Росс, который напечатал произвольно выбранные отрывки из рукописи, передал ее полный текст в Британский музей с тем, чтобы она была опубликована в 1960 г. Дуглас, которого не прельщала мысль о том, что после смерти он будет объектом всеобщего презрения из-за тюремных вспышек Уайльда, ответил судебным иском и книгой, порочащей память покойного друга. И то, и другое было ненужно и бессмысленно.

Суд он проиграл. Книгу, местами убедительную, портят язвительность и мелочное злорадство, недостойные автора. Было бы гораздо лучше, если бы Дуглас почивал на литературных лаврах. Его стихи являются для него лучшим оправданием.

Дуглас, с его мальчишеским тщеславием, с его стремлением пренебрегать мнением света, несомненно, несет ответственность за многие неблагоразумные поступки Уайльда. Тем не менее, он также являлся для Уайльда источником вдохновения. Сам Уайльд во взволнованных отзывах о стихотворении «Две любви» и в эмоциональной переписке с Дугласом дает ключ к священной тайне своего сердца. Дуглас был для него тем же, чем для Шекспира W. Н., вдохновитель сонетов. Название «Две любви» заимствовано у Шекспира:

На радость и печаль, по воле рока,

Два друга, две любви владеют мной[54]

Мне есть, что еще сказать об этом стихотворении, которое сыграло столь пагубную роль на процессе Уайльда.

Дуглас в оскорбительной книге «Оскар Уайльд и я» приписывает эротическим прихотям Уайльда свойства, которые трудно примирить с его [Дугласа] «Гимном физической красоте», где тот воспевает «сладкую, бесплодную любовь, [которая] в Элладе считалась полубожественной». Лорд Альфред Дуглас играет с греческим огнем во многих произведениях.

Впрочем, несмотря на это противоречие, не следует обвинять Дугласа в лицемерии. Напомню еще раз, что, как показывает психоанализ, можно любить и ненавидеть одновременно, причем совершенно искренне; некоторые эмоции, подобно некоторым математическим формулам, могут быть как со знаком «плюс», так и «минус».

Дуглас, каковы бы ни были его интеллектуальные убеждения после обращения к религии, вероятно, не осознавал, что он по сути своей — язычник. Его язычество было более радостным и счастливым, чем у Суинберна. Уайльд был ирландским протестантом с сознанием и совестью представителя среднего класса, получившим основательное католическое образование, который тщетно пытался заставить себя поверить в то, что он — эллин. Дуглас был эллином, который тщетно пытался предстать католиком. Одежда была не по размеру. Нетрудно разглядеть под монашеской рясой раздвоенное копыто Пана.

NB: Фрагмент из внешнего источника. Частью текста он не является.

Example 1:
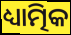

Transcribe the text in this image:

ଧ୍ୟାତ୍ମିକ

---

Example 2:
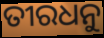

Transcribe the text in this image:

ତୀରଧନୁ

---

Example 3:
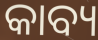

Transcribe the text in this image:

କାବ୍ୟ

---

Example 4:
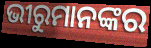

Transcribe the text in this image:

ଭୀରୁମାନଙ୍କର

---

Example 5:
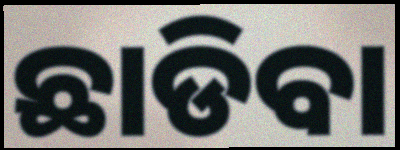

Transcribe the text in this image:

ଛାଡିବା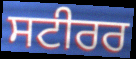
ਸਟੀਰਰ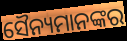
ସୈନ୍ୟମାନଙ୍କର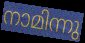
നാമിന്നു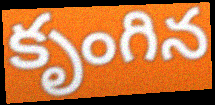
కృంగినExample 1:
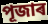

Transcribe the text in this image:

পূজাৰ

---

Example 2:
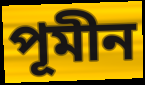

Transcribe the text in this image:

পূমীন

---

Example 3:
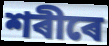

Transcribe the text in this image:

শৰীৰে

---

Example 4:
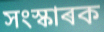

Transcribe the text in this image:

সংস্কাৰক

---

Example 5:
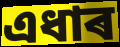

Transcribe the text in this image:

এধাৰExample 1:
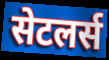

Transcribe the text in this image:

सेटलर्स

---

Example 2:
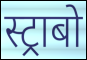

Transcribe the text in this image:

स्ट्राबो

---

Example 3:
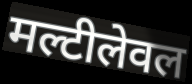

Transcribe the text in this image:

मल्टीलेवल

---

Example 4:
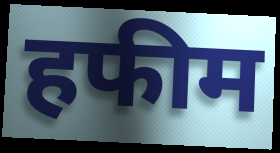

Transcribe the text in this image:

हफीम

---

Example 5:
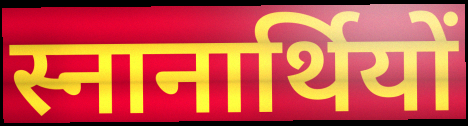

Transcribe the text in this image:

स्नानार्थियोंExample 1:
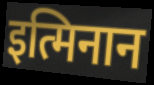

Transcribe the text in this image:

इत्मिनान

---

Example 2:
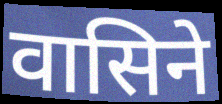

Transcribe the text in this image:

वासिने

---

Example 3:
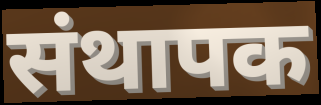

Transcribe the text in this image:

संथापक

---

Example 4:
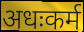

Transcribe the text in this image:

अधःकर्म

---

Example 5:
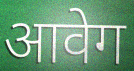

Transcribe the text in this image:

आवेगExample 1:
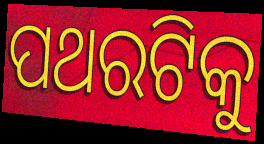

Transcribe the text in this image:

ପଥରଟିକୁ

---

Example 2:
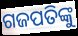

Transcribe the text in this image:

ଗଜପତିଙ୍କୁ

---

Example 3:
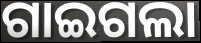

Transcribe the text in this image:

ଗାଇଗଲା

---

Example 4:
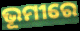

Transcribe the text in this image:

ଭୂମୀରେ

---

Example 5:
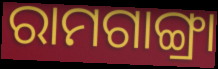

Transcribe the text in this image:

ରାମଗାଙ୍ଗ୍ରାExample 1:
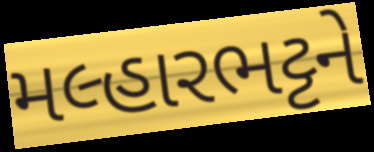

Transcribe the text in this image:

મલ્હારભટ્ટને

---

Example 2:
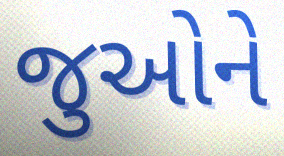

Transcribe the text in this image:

જુઓને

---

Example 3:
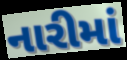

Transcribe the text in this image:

નારીમાં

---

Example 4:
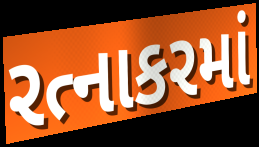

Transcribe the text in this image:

રત્નાકરમાં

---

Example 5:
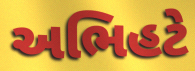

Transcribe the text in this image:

અભિહટેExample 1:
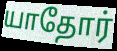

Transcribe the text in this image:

யாதோர்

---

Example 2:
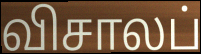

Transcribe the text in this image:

விசாலப்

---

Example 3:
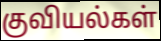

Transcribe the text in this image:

குவியல்கள்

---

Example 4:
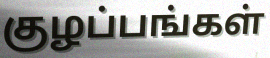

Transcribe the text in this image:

குழப்பங்கள்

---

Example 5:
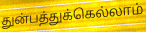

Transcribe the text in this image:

துன்பத்துக்கெல்லாம்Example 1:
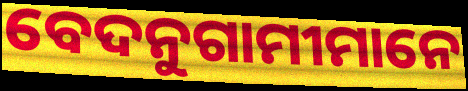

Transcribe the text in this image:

ବେଦନୁଗାମୀମାନେ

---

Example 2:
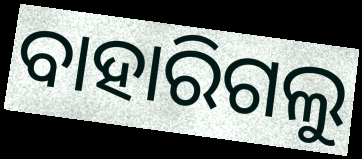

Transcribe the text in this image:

ବାହାରିଗଲୁ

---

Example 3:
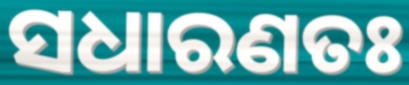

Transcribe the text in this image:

ସଧାରଣତଃ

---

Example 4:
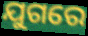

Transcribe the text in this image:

ଯୁଗରେ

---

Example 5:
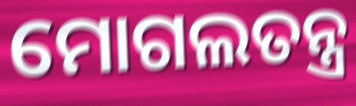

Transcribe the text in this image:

ମୋଗଲତନ୍ତ୍ରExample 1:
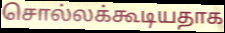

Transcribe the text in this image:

சொல்லக்கூடியதாக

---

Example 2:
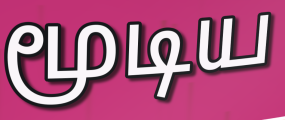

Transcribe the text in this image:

மூடிய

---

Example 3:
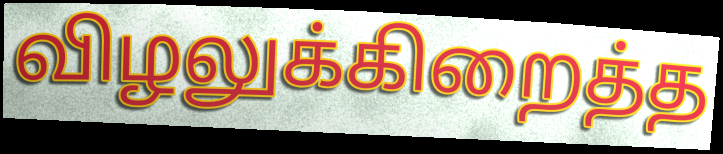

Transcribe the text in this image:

விழலுக்கிறைத்த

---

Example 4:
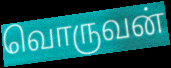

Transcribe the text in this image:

வொருவன்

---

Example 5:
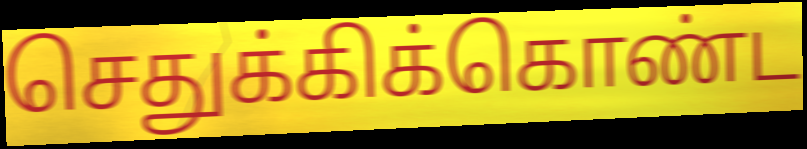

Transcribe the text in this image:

செதுக்கிக்கொண்டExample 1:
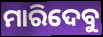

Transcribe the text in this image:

ମାରିଦେବୁ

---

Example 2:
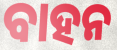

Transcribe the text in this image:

ବାହନ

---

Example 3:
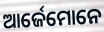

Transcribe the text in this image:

ଆର୍ଜେମୋନେ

«Нарцисс» и «Флёр-де-Лис»[55], возможно, получили священный знак крещения, однако оно оставило в их душах не больший след, чем теплый весенний дождь на бледно-розовых телах. «Перкин Уорбек» — всего лишь юноша, наслаждающийся жизнью. Он не думает о Христе до тех пор, пока ему не грозит виселица. «Святой Витт», несмотря на свое благочестие, является танцующим Фавном в маске. Сам дьявол не нашел бы лучшего адвоката во всей литературе, чем в «Легенде о Спинелло» лорда Альфреда Дугласа.

Движимый противоречивыми чувствами и комплексами, запутавшийся в противоречиях между инстинктом и разумом, поэт жалуется, что потерял и Назареянина, и Аполлона. Однако его опасения напрасны. Аполлон не может отказаться от такого преданного почитателя. И даже Иисус не может не улыбнуться при виде поэта, который пришел к нему с венком прекрасных лирических стихов.

Мало кому из поэтов удавалось сделать красоту столь осязаемой. Даже Фрэнк Гаррис смиренно спускается со своих критических высот перед магией таких строчек, как «Куда, моя беззащитная душа, нас бросит жребий?».

Такие прекрасные цветы может увидеть любой, кто прогуливается в саду поэта. В отличие от Суинберна, Дуглас никогда не скучает. В отличие от Россетти, он никогда не заботиться лишь об удачных выражениях. В отличие от Уайльда, он никогда не бывает комедиантом, но всегда — поэтом. Всю свою эксцентричность он сублимирует в искусстве.

Биохимия страсти

Что делало Альфреда Дугласа столь неотразимым для Оскара Уайльда? Уильям Фримен, биограф Бози, называет его «гениальным испорченным ребенком»[56]. Это очень точная характеристика. В нем сочетались гениальность и инфантильность; он всегда был наполовину чертенком, наполовину эльфом. Вызывающая юношеская красота Бози, аристократическое презрение к мнению общества, пылкое восхищение старшим другом — все это придавало ему безусловное обаяние. Как знать, не обошлось ли здесь и без доли снобизма. Возможно, Уайльд не обожал бы его так безумно, если бы тот не был «лордом» Альфредом Дугласом. Между прочим, в данном случае слово «лорд» перед именем младшего сына маркиза является лишь формальным уважительным обращением, как того требовал обычай, а не реальным титулом. Так, это не давало ему права на место в Палате лордов.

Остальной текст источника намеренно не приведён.